Pelemahan rupiah secara langsung membebani industri satelit karena ketergantungan pada komponen impor. Sebagian besar kebutuhan satelit dan segmen darat masih harus dibeli menggunakan mata uang asing. Hal ini membuat biaya operasional dan investasi melonjak drastis bagi pelaku industri domestik.
Di tengah tekanan ini, Sekretaris Jenderal ASSI, Sigit Jatipuro, melihat sisi positifnya. Menurutnya, kondisi ini justru dapat menjadi pemicu untuk memperkuat fondasi industri satelit dalam negeri. Inilah saatnya Indonesia mengurangi ketergantungan pada produk luar dan beralih ke solusi lokal.
Secara regional, posisi Indonesia di Asia Tenggara cukup kuat dalam hal pengoperasian satelit. Namun, jika dibandingkan dengan negara-negara di tingkat Asia, kemampuan manufaktur kita masih tertinggal jauh. Kesenjangan ini menunjukkan potensi besar untuk pengembangan dan inovasi lokal.
Momen pelemahan rupiah seharusnya memacu investasi pada riset dan pengembangan teknologi satelit domestik. Pemerintah dan swasta perlu bersinergi untuk membangun ekosistem manufaktur yang mandiri. Ini bukan hanya tentang merakit, melainkan menciptakan komponen dan sistem dari nol di dalam negeri.
Penguatan industri satelit nasional bukan hanya urusan ekonomi, tetapi juga strategis.
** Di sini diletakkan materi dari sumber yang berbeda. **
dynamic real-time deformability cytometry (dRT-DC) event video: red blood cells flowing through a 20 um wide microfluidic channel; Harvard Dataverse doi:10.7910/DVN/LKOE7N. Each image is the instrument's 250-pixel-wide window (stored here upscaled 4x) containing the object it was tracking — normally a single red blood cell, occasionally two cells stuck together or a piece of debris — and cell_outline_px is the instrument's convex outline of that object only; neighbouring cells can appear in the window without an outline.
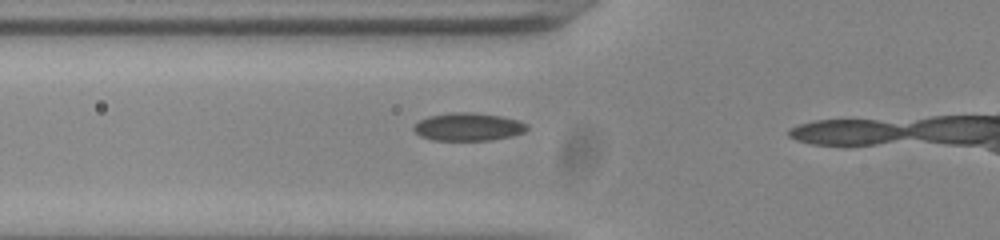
{"species": "common noctule bat (a hibernating species)", "species_latin": "Nyctalus noctula", "temperature_condition": "room temperature", "stored_images_in_passage": 18, "camera_frame_rate_fps": 3000, "um_per_image_px": 0.085, "animal": {"sex": "male", "body_mass_g": 20.0, "forearm_length_mm": 53.3}, "frame": {"image": 1, "passage_image": 13, "time_ms": 4.0, "image_size_px": [1000, 240], "cell_outline_px": [[528, 128], [524, 132], [512, 136], [492, 140], [432, 140], [420, 136], [412, 128], [420, 120], [428, 116], [452, 112], [472, 112], [500, 116], [516, 120], [528, 124]], "centroid_in_image_um": [39.79, 10.78], "position_along_channel_um": 86.0, "area_um2": 18.38}}
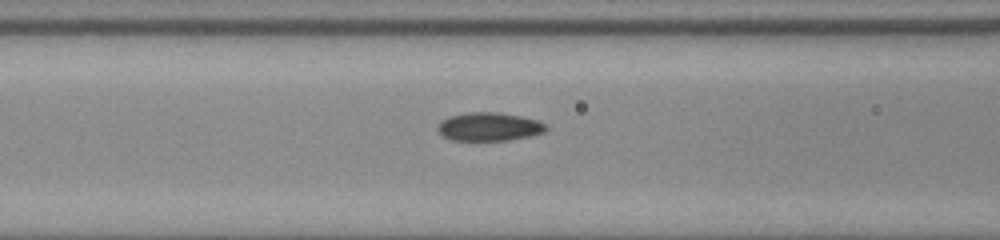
{"frame": {"image": 2, "passage_image": 16, "time_ms": 5.0, "image_size_px": [1000, 240], "cell_outline_px": [[548, 128], [544, 132], [528, 136], [508, 140], [452, 140], [444, 136], [436, 128], [440, 120], [448, 116], [468, 112], [496, 112], [520, 116], [536, 120], [544, 124]], "centroid_in_image_um": [41.53, 10.76], "position_along_channel_um": 125.1, "area_um2": 17.8}}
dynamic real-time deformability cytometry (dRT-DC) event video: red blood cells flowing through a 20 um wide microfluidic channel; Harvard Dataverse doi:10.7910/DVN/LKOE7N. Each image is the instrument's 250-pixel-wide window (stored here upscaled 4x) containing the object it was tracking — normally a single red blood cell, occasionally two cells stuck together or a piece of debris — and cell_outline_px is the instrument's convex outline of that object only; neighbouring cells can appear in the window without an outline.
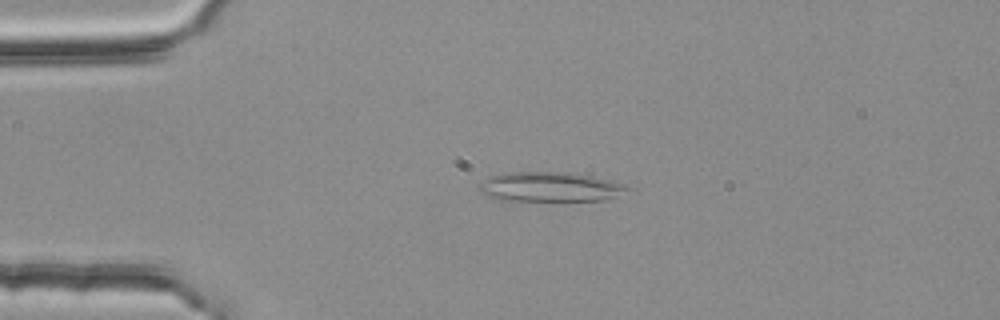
{"species": "common noctule bat (a hibernating species)", "species_latin": "Nyctalus noctula", "temperature_condition": "room temperature", "stored_images_in_passage": 42, "camera_frame_rate_fps": 3000, "um_per_image_px": 0.085, "animal": {"sex": "female", "body_mass_g": 25.1}, "frame": {"image": 1, "passage_image": 1, "time_ms": 0.0, "image_size_px": [1000, 320], "cell_outline_px": [[632, 188], [604, 200], [500, 200], [480, 192], [480, 184], [488, 176], [504, 172], [572, 172], [592, 176], [624, 184]], "centroid_in_image_um": [46.72, 15.86], "position_along_channel_um": 38.3, "area_um2": 25.32}}
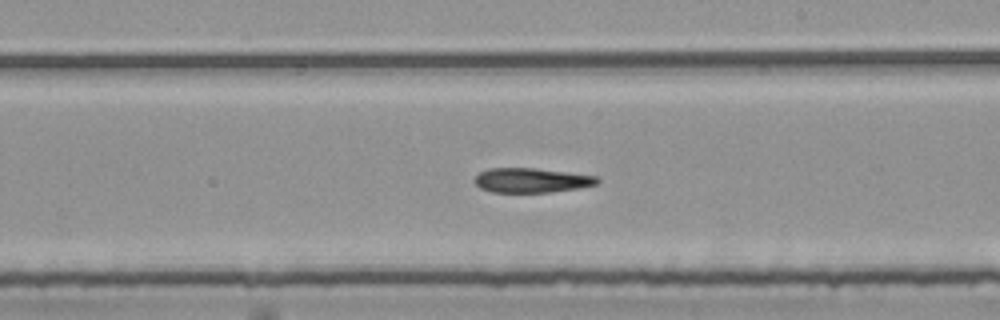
{"frame": {"image": 2, "passage_image": 20, "time_ms": 6.333, "image_size_px": [1000, 320], "cell_outline_px": [[600, 184], [580, 188], [548, 192], [492, 192], [480, 188], [476, 184], [476, 176], [480, 172], [488, 168], [536, 168], [596, 176], [600, 180]], "centroid_in_image_um": [45.21, 15.32], "position_along_channel_um": 243.8, "area_um2": 17.51}}
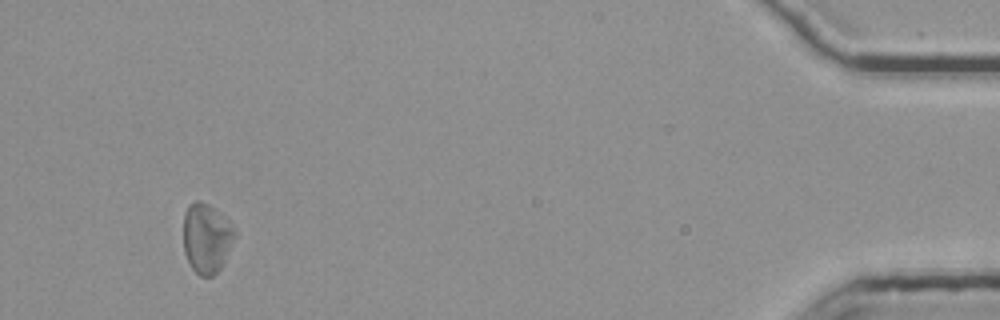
{"frame": {"image": 3, "passage_image": 40, "time_ms": 13.0, "image_size_px": [1000, 320], "cell_outline_px": [[236, 236], [220, 268], [212, 276], [200, 276], [192, 268], [184, 252], [184, 212], [188, 204], [196, 200], [200, 200], [208, 204], [228, 220], [236, 232]], "centroid_in_image_um": [17.54, 20.22], "position_along_channel_um": 417.7, "area_um2": 20.69}}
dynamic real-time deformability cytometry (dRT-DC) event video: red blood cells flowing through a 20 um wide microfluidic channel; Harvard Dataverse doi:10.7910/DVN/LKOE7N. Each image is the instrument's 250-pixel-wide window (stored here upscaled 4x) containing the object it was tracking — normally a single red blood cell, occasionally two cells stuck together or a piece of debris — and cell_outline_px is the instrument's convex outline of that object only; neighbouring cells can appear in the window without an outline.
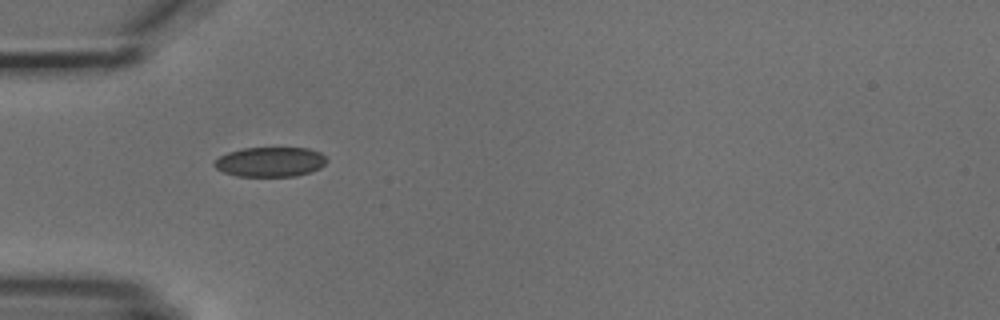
{"species": "common noctule bat (a hibernating species)", "species_latin": "Nyctalus noctula", "temperature_condition": "cold", "stored_images_in_passage": 5, "camera_frame_rate_fps": 3000, "um_per_image_px": 0.085, "animal": {"sex": "male", "body_mass_g": 18.8}, "frame": {"image": 1, "passage_image": 1, "time_ms": 0.0, "image_size_px": [1000, 320], "cell_outline_px": [[328, 160], [320, 168], [296, 176], [236, 176], [224, 172], [216, 168], [212, 164], [220, 156], [228, 152], [244, 148], [308, 148], [320, 152]], "centroid_in_image_um": [22.96, 13.76], "position_along_channel_um": 62.0, "area_um2": 19.36}}
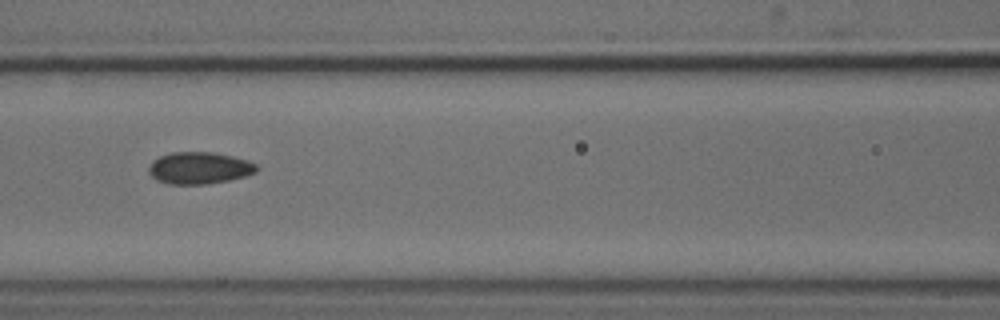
{"frame": {"image": 2, "passage_image": 3, "time_ms": 2.333, "image_size_px": [1000, 320], "cell_outline_px": [[260, 168], [256, 172], [244, 176], [228, 180], [208, 184], [168, 184], [156, 180], [148, 172], [148, 168], [152, 160], [160, 156], [172, 152], [212, 152], [232, 156], [248, 160], [256, 164]], "centroid_in_image_um": [16.93, 14.28], "position_along_channel_um": 149.7, "area_um2": 20.17}}
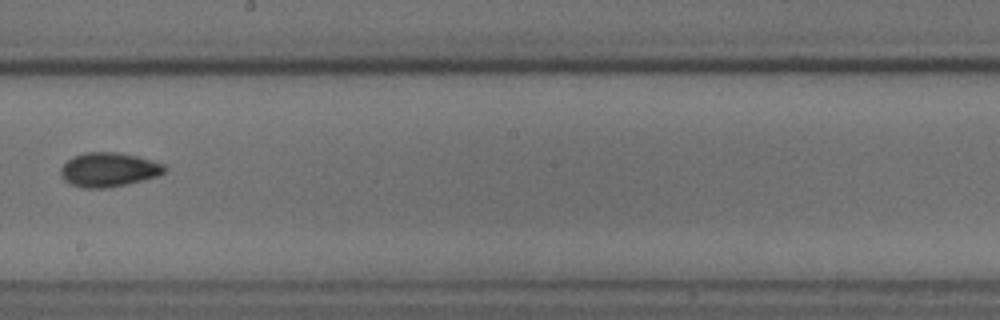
{"frame": {"image": 3, "passage_image": 5, "time_ms": 4.667, "image_size_px": [1000, 320], "cell_outline_px": [[168, 168], [160, 176], [108, 188], [84, 188], [72, 184], [64, 180], [60, 176], [60, 168], [72, 156], [84, 152], [116, 152], [136, 156], [152, 160], [164, 164]], "centroid_in_image_um": [9.24, 14.42], "position_along_channel_um": 239.0, "area_um2": 20.81}}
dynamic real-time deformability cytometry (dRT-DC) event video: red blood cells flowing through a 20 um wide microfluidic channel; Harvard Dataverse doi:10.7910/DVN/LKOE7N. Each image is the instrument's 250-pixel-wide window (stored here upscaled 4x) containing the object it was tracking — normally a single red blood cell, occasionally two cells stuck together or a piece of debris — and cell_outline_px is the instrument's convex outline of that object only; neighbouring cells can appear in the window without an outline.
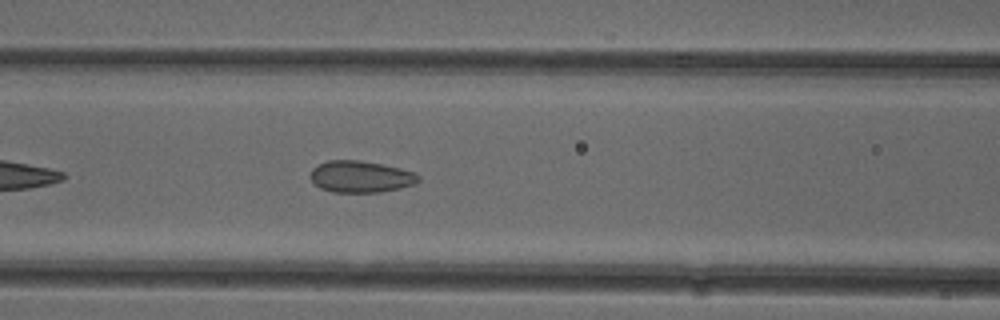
{"species": "common noctule bat (a hibernating species)", "species_latin": "Nyctalus noctula", "temperature_condition": "cold", "stored_images_in_passage": 39, "camera_frame_rate_fps": 3000, "um_per_image_px": 0.085, "animal": {"sex": "female"}, "frame": {"image": 1, "passage_image": 9, "time_ms": 2.667, "image_size_px": [1000, 320], "cell_outline_px": [[420, 180], [412, 184], [400, 188], [380, 192], [332, 192], [320, 188], [308, 176], [312, 168], [316, 164], [328, 160], [360, 160], [400, 168], [416, 172], [420, 176]], "centroid_in_image_um": [30.63, 15.01], "position_along_channel_um": 136.0, "area_um2": 20.06}}
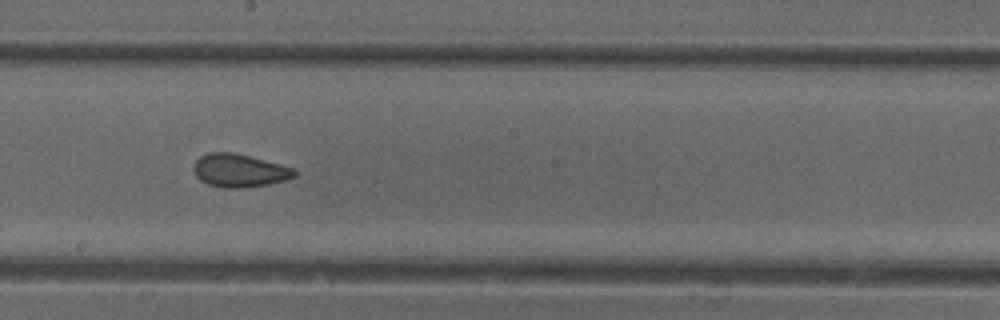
{"frame": {"image": 2, "passage_image": 16, "time_ms": 5.0, "image_size_px": [1000, 320], "cell_outline_px": [[296, 176], [284, 180], [268, 184], [240, 188], [224, 188], [208, 184], [200, 180], [196, 176], [192, 168], [196, 160], [200, 156], [208, 152], [232, 152], [296, 168]], "centroid_in_image_um": [20.33, 14.49], "position_along_channel_um": 227.9, "area_um2": 19.42}}
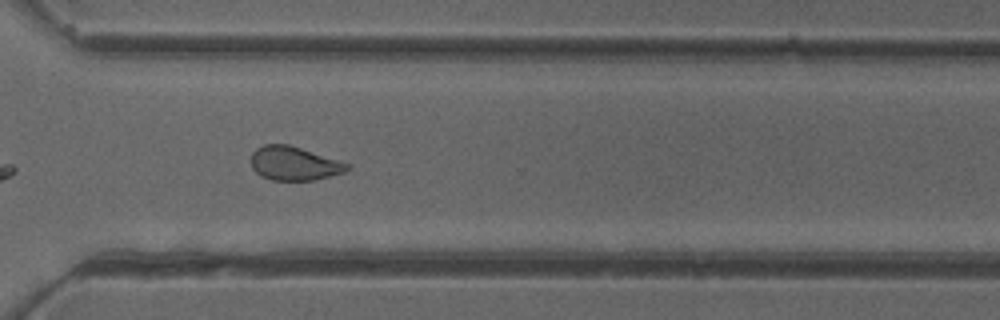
{"frame": {"image": 3, "passage_image": 25, "time_ms": 8.0, "image_size_px": [1000, 320], "cell_outline_px": [[352, 168], [344, 172], [312, 180], [272, 180], [260, 176], [252, 168], [252, 152], [256, 148], [264, 144], [288, 144], [352, 164]], "centroid_in_image_um": [25.01, 13.89], "position_along_channel_um": 345.6, "area_um2": 18.96}, "authors_computed_cell_mechanics": {"area_um2": 19.652, "velocity_mm_per_s": 3.94, "shape_relaxation_time_tau1_ms": null, "shape_relaxation_time_tau2_ms": 1.3517, "deformation_change_tau1": null, "deformation_change_tau2": 0.0657}}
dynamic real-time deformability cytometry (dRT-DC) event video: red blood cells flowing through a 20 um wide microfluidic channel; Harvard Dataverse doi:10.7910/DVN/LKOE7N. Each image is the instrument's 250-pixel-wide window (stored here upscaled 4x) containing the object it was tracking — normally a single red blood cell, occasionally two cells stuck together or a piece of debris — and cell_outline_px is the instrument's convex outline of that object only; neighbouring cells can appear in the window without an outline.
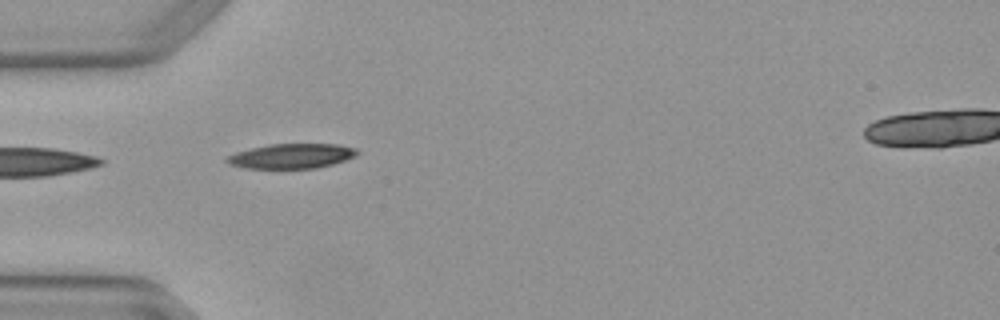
{"species": "Egyptian fruit bat (a non-hibernating species)", "species_latin": "Rousettus aegyptiacus", "temperature_condition": "warm", "stored_images_in_passage": 3, "camera_frame_rate_fps": 3000, "um_per_image_px": 0.085, "animal": {"sex": "female"}, "frame": {"image": 1, "passage_image": 1, "time_ms": 0.0, "image_size_px": [1000, 320], "cell_outline_px": [[360, 152], [356, 156], [332, 164], [316, 168], [244, 168], [228, 164], [224, 160], [228, 156], [236, 152], [268, 144], [336, 144], [356, 148]], "centroid_in_image_um": [24.78, 13.26], "position_along_channel_um": 60.2, "area_um2": 18.79}}
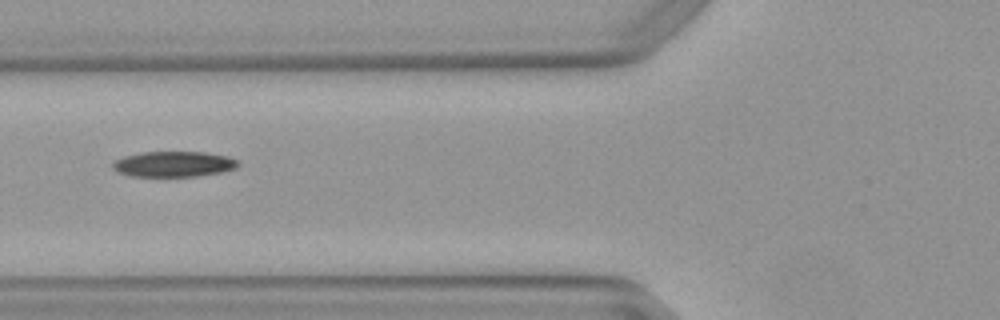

Kemandirian dalam teknologi luar angkasa akan meningkatkan kedaulatan digital dan keamanan nasional. Ini adalah visi yang sangat relevan untuk pemerintahan baru di bawah kepemimpinan Prabowo Subianto.
Dengan memperkuat produksi lokal, Indonesia dapat menciptakan lapangan kerja berkualitas tinggi dan mendorong transfer teknologi. Hal ini juga akan menstabilkan harga dan ketersediaan komponen, mengurangi fluktuasi akibat nilai tukar mata uang. Investasi jangka panjang pada sektor ini akan memberikan dividen besar.
Langkah-langkah konkret diperlukan, mulai dari kebijakan insentif hingga dukungan pendanaan bagi startup dan perusahaan lokal. Kolaborasi antara akademisi, industri, dan pemerintah menjadi kunci utama keberhasilan. Indonesia memiliki potensi besar untuk menjadi pemain satelit global.
Jadi, meski dolar AS menembus Rp 17.500, ini adalah seruan untuk bertindak bagi industri satelit Indonesia. Tantangan ekonomi bisa diubah menjadi lompatan strategis menuju kemandirian teknologi. Mari kita jadikan momen ini sebagai titik balik kejayaan satelit nasional.